Leben recounts sitting out for a year after a positive prescription painkiller test following his loss to Mark Munoz in the UFC 138 main event in November 2011. Forced to the sidelines, he realized he missed the sport.

“I had to have everything ripped from me: my finances, my livelihood, my job, my passion,” Leben said. “It was the best thing for me. God bless the UFC. They sent me to a month of rehab. I was able to use that as motivation and drive to turn things around.”

During that time, despite having more middleweight fights under his belt than any other man in Ultimate Fighting Championship history, Leben was broke. He returned the Octagon in December, losing a disappointing decision to Strikeforce import Derek Brunson at UFC 155. Leben was sober but nowhere near his current competitive level.

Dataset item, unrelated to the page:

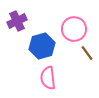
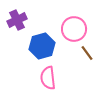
purple cross: moved 1 px up
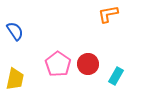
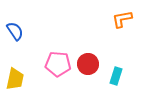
orange L-shape: moved 14 px right, 5 px down
pink pentagon: rotated 30 degrees counterclockwise
cyan rectangle: rotated 12 degrees counterclockwise
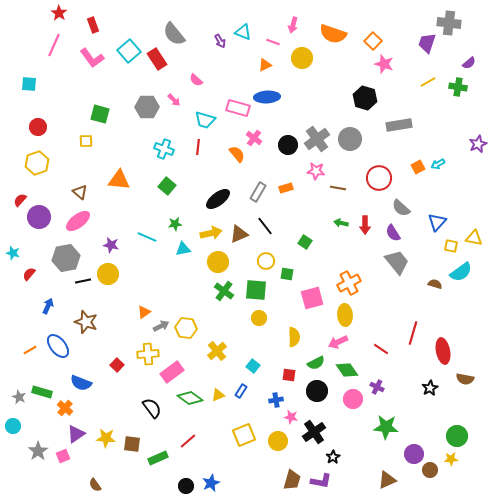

He admits the last two years have been difficult, but he sees the hardships as a springboard for where he intends to go in the latter stages of his career.

The one thing I have
had to my credit is
work ethic. I’ve always
worked hard and trained
hard, but the other pieces
were always missing:
the mental aspect of the
game, the sobriety.


-- Chris Leben, UFC middleweight

Adhering to Buddhist beliefs, Leben has come to realize that money is not everything. He quotes Willie Nelson’s “Tao of Willie”: “Drugs are God’s way of saying you make too much money.” Poor financial decisions, including wasting his earnings on booze and drugs, left Leben in dire straits. His regrets few, he considers it a hard lesson learned.

“Really, I don’t care, because I’m where I’m at now,” Leben said. “I’ve got the chance to make everything right. A lot of people don’t get that chance.”